Consecutive indoor room images:
+===+
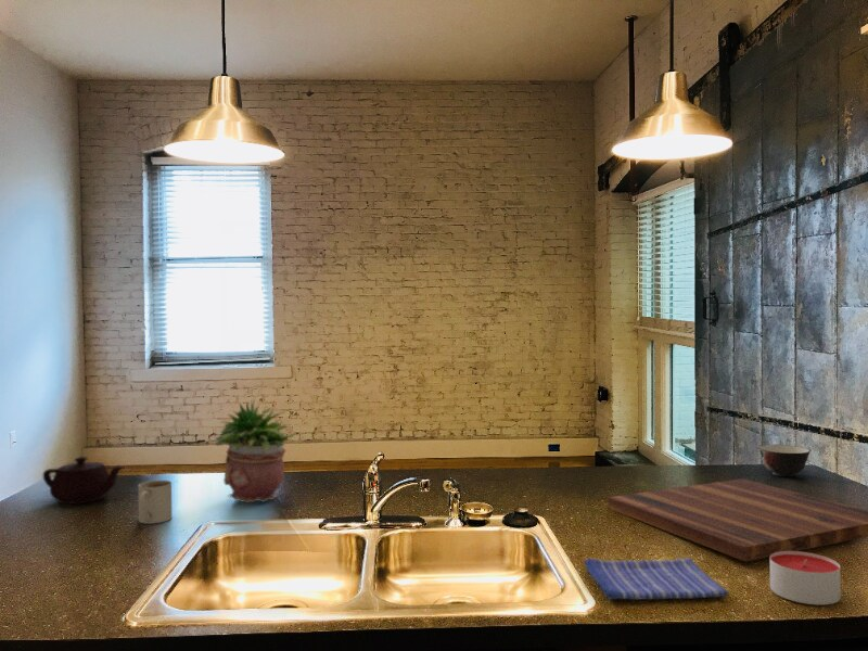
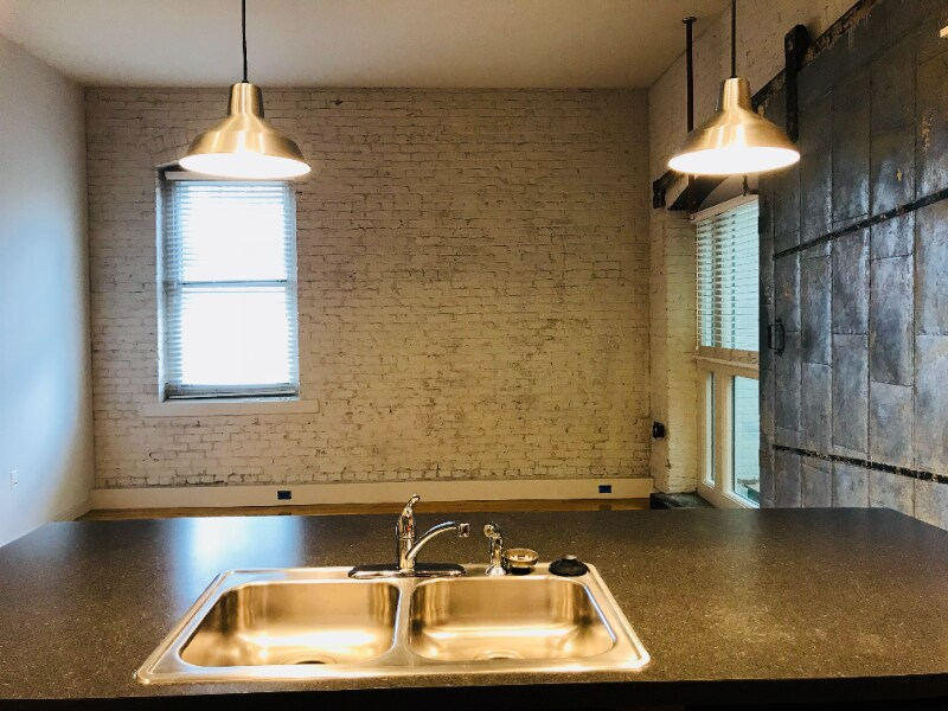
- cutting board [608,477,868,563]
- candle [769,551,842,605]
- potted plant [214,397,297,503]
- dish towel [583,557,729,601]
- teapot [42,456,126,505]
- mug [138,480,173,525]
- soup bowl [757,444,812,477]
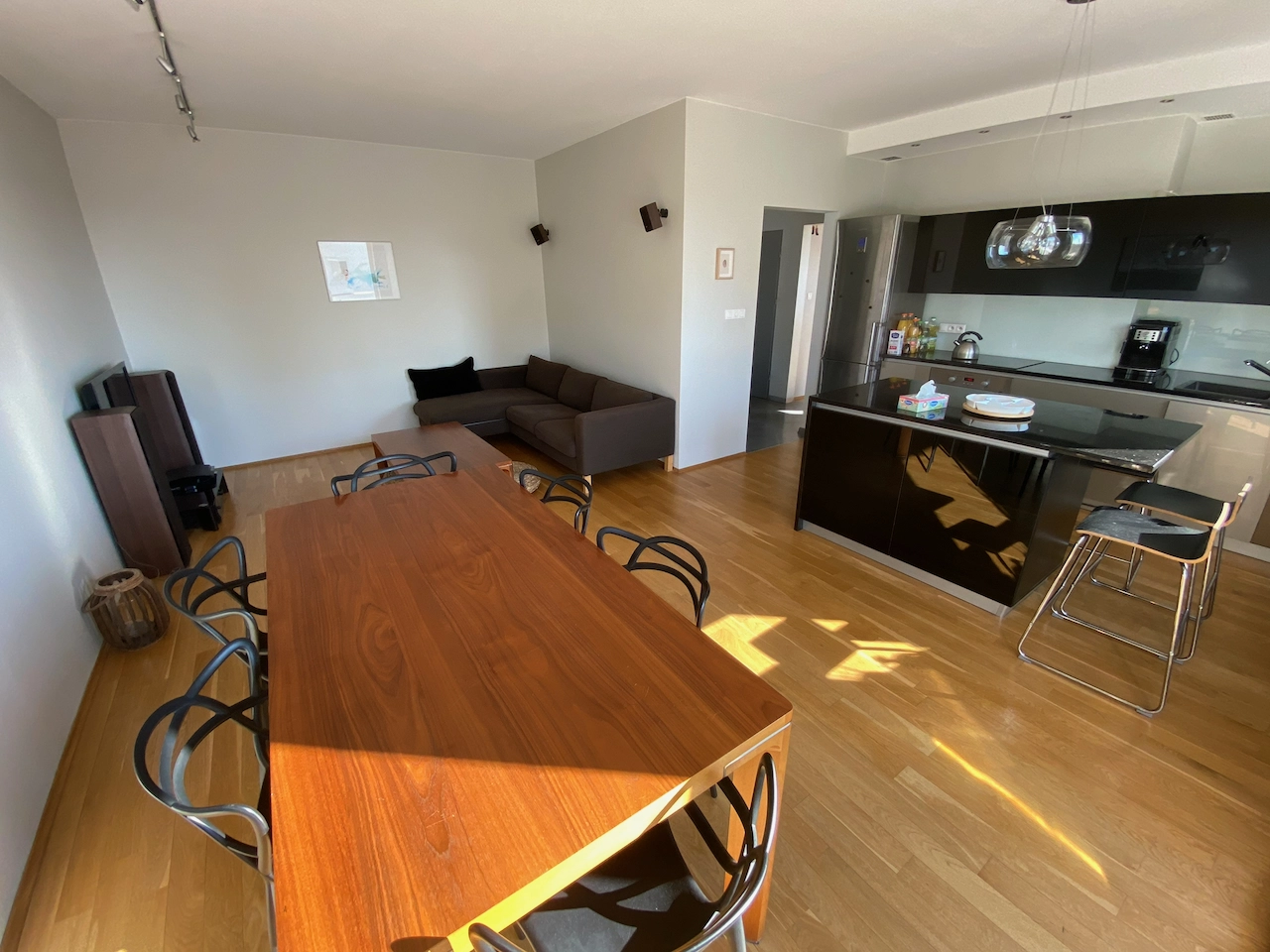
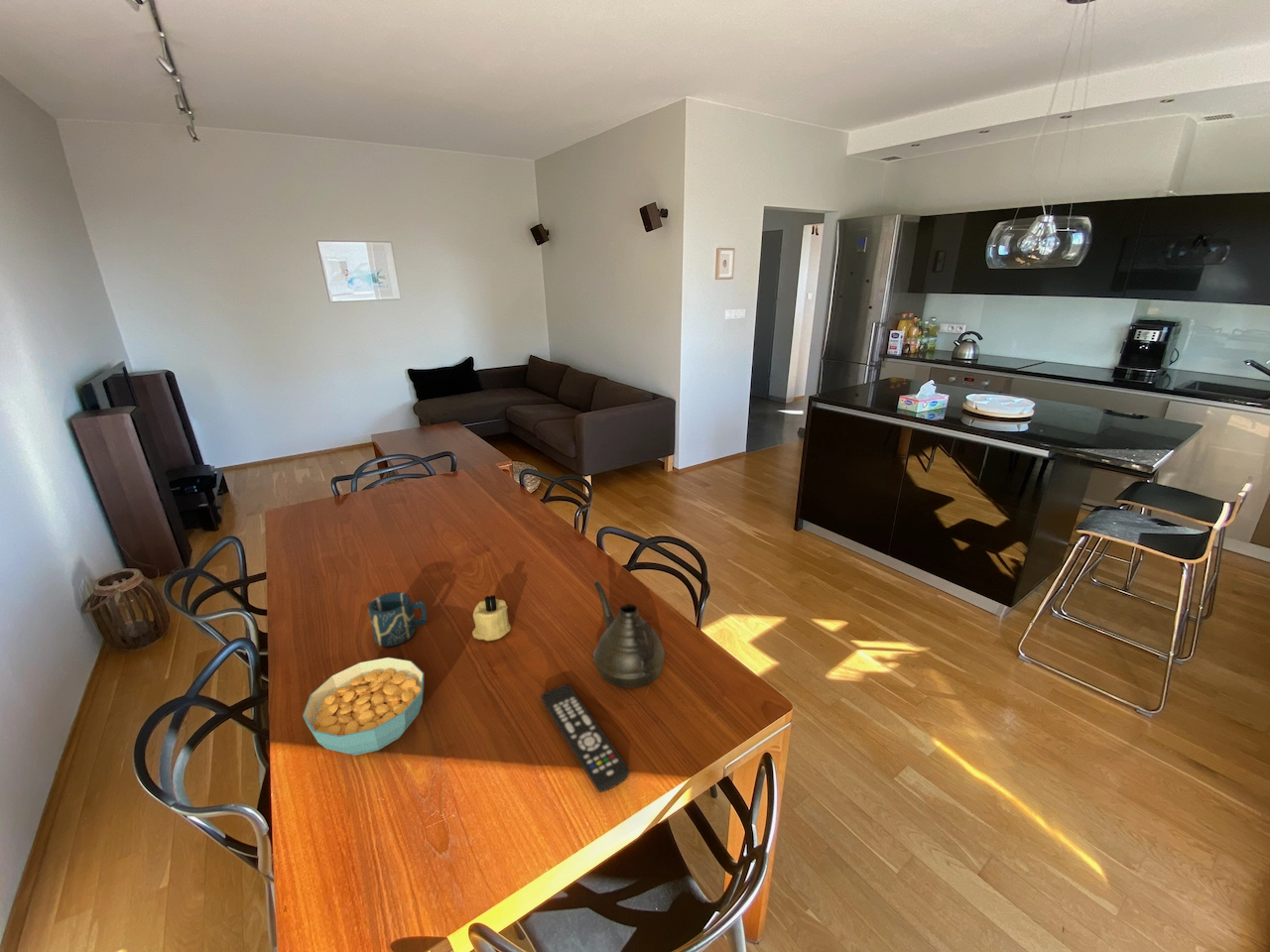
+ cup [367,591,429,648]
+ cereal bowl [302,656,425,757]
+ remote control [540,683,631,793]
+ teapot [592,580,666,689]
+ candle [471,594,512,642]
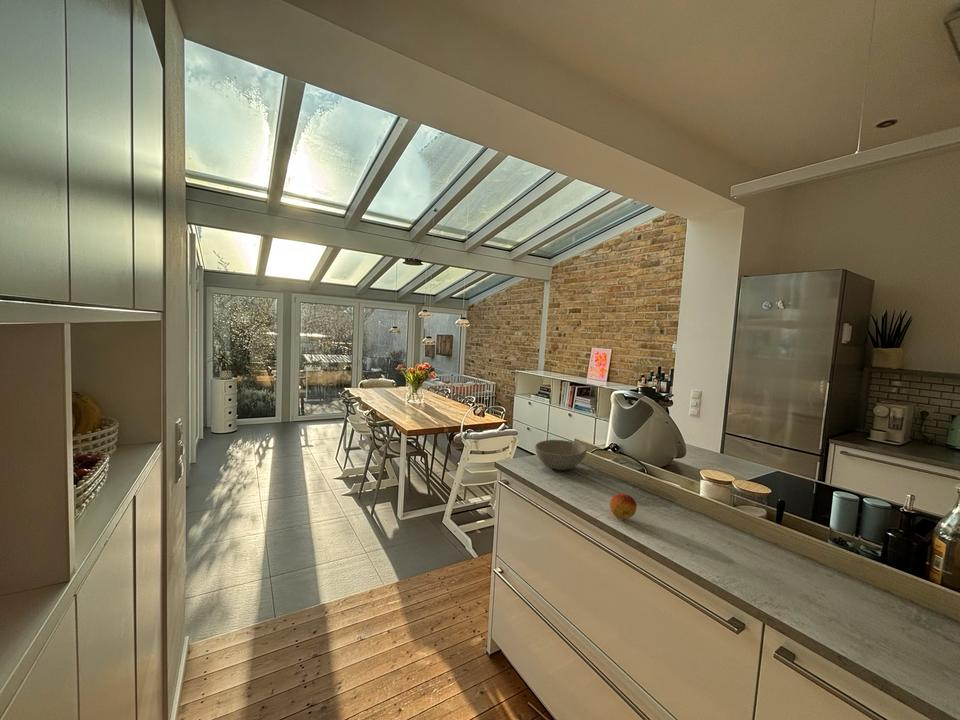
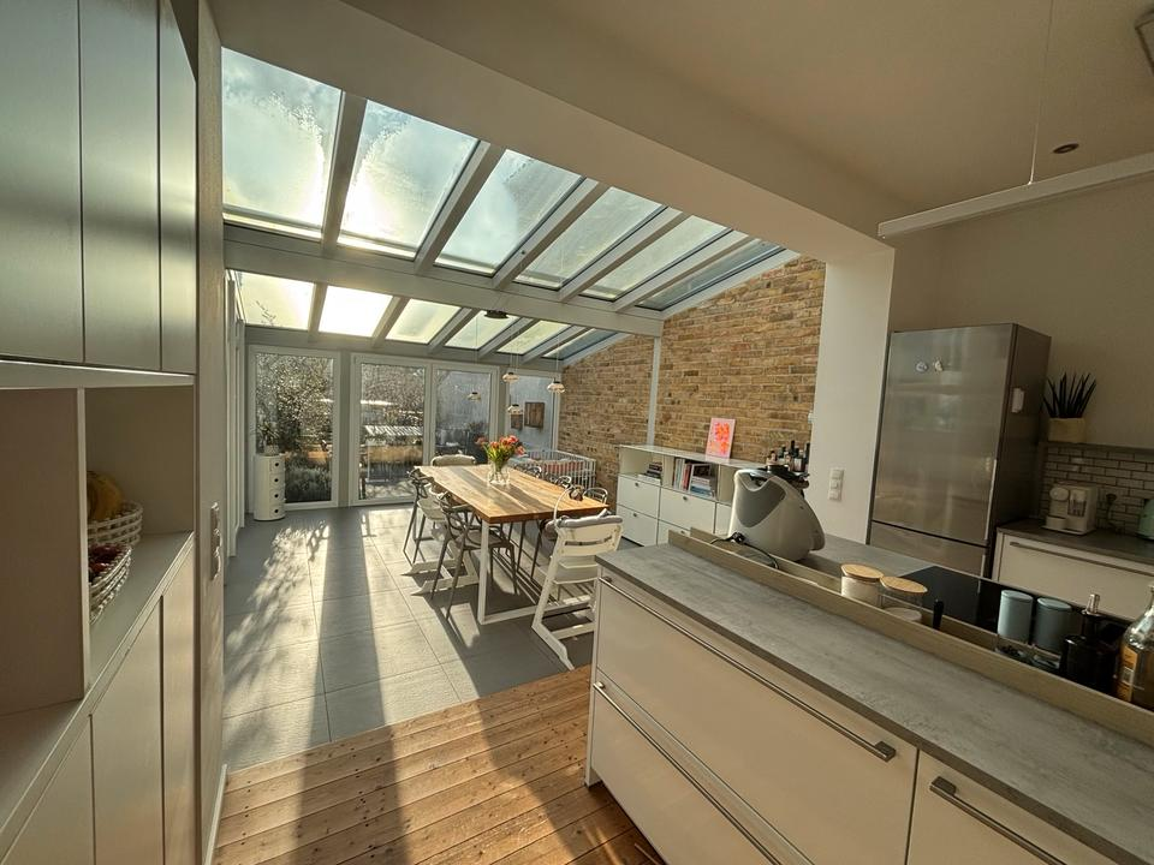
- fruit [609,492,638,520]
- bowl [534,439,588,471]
+===+
Which lines of the data contain the word "bowl"? Copy each one.

Reply:
- soup bowl [757,444,812,477]
+ cereal bowl [302,656,425,757]
- bowl [534,439,588,471]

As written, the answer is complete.